Das Kapitel Rückenschule ( Kap. 3) zeigt Übungen, die helfen sollen, die Aufrichtung und Stabilisierung der Wirbelsäule zu verbessern. Die Übungen für das Gleichgewicht helfen Ihnen, den Körper über der Unterstützungsfläche zu stabilisieren.
Abb. 4: Das Gewicht wird mit möglichst aufgerichtetem, stabilisiertem Oberkörper angehoben. Das Anheben der Last geschieht durch eine Bewegung der Knie- und Hüftgelenke.
Für den Rücken sind Drehbelastungen ungünstig, daher zum Gewicht drehen, dann erst anheben. Der Rücken bleibt zum Becken hin stabil eingestellt, die Bewegung geschieht aus den Gelenken der unteren Extremität. Dazu ist meist eine Schritt- oder Grätschstellung der Beine nötig ( Abb. 5).
Abb. 5: Richtig: Der Helfer steht an der Bettseite, an der er eine Arbeit verrichten will. Der Helfer dreht Oberkörper und Becken zum Gewicht, damit er seinen Rücken beim Heben nicht verdrehen muss und sich leichter aufrichten kann.

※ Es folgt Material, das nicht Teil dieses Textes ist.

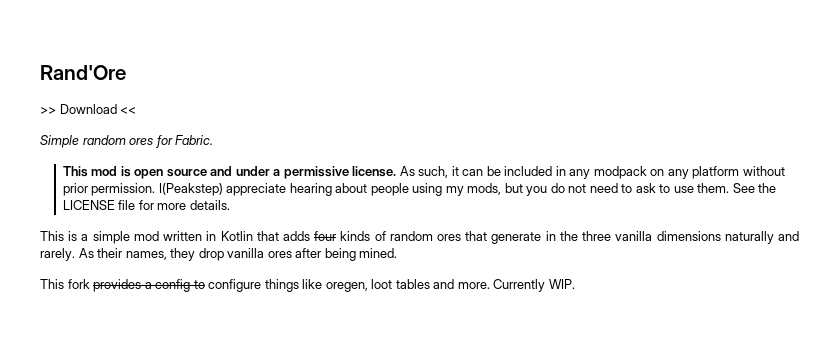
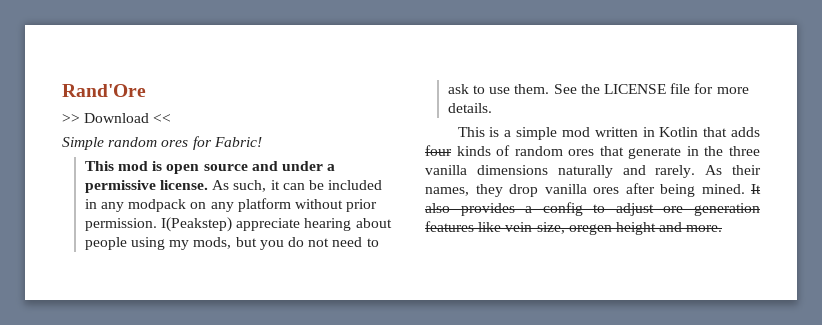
[175,135,214,145] Fabric. -> [213,137,262,147] Fabric!
[40,279,90,289] // This fork -> [751,184,761,194] [425,203,450,213] It also
[208,279,575,292] configure things like oregen, loot tables and more. Currently WIP. -> [615,203,760,216] [425,221,723,235] adjust ore generation features like vein size, oregen height and more.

Das Gewicht, das die Wirbelsäule übernehmen muss, errechnet sich aus einer Formel der Physik:
Last x Lastarm = Kraft x Kraftarm
Das heißt, dass dasselbe Gewicht, wenn es näher an den Körper herangebracht wird, weniger Belastung darstellt, weil der Lastarm kürzer wird.